Stored data entries

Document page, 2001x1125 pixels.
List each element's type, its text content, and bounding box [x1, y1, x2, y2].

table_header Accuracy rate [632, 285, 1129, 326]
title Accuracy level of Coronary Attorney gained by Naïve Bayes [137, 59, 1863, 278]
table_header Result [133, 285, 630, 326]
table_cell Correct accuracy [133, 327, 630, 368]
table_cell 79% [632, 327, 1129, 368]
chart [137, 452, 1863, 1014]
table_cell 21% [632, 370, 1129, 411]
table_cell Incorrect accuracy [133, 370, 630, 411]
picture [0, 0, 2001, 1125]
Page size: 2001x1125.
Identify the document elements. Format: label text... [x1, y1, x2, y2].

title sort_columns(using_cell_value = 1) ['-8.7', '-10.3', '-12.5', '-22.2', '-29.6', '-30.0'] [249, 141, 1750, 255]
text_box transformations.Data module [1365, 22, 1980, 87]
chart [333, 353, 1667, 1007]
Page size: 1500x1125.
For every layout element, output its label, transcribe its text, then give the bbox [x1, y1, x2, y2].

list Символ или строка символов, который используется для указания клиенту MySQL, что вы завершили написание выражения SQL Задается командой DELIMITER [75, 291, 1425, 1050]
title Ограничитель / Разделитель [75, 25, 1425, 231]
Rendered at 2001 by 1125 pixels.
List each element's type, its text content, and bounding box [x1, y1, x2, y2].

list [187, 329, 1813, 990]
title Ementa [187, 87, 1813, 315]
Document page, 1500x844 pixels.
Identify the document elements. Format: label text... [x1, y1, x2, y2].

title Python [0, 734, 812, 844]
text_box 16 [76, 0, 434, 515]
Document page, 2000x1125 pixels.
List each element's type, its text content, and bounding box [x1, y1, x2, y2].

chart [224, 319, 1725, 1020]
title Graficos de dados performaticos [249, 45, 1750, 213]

◆ Instructions to follow ◆
Print out the data exactly once more.

◆ Task solution ◆
Document page, 2001x1125 pixels.
List each element's type, its text content, and bounding box [x1, y1, x2, y2].

table_header Accuracy rate [632, 285, 1129, 326]
title Accuracy level of Coronary Attorney gained by Naïve Bayes [137, 59, 1863, 278]
table_header Result [133, 285, 630, 326]
table_cell Correct accuracy [133, 327, 630, 368]
table_cell 79% [632, 327, 1129, 368]
chart [137, 452, 1863, 1014]
table_cell 21% [632, 370, 1129, 411]
table_cell Incorrect accuracy [133, 370, 630, 411]
picture [0, 0, 2001, 1125]
Page size: 2001x1125.
Identify the document elements. Format: label text... [x1, y1, x2, y2].

title sort_columns(using_cell_value = 1) ['-8.7', '-10.3', '-12.5', '-22.2', '-29.6', '-30.0'] [249, 141, 1750, 255]
text_box transformations.Data module [1365, 22, 1980, 87]
chart [333, 353, 1667, 1007]
Page size: 1500x1125.
For every layout element, output its label, transcribe its text, then give the bbox [x1, y1, x2, y2].

list Символ или строка символов, который используется для указания клиенту MySQL, что вы завершили написание выражения SQL Задается командой DELIMITER [75, 291, 1425, 1050]
title Ограничитель / Разделитель [75, 25, 1425, 231]
Rendered at 2001 by 1125 pixels.
List each element's type, its text content, and bounding box [x1, y1, x2, y2].

list [187, 329, 1813, 990]
title Ementa [187, 87, 1813, 315]
Document page, 1500x844 pixels.
Identify the document elements. Format: label text... [x1, y1, x2, y2].

title Python [0, 734, 812, 844]
text_box 16 [76, 0, 434, 515]
Document page, 2000x1125 pixels.
List each element's type, its text content, and bounding box [x1, y1, x2, y2].

chart [224, 319, 1725, 1020]
title Graficos de dados performaticos [249, 45, 1750, 213]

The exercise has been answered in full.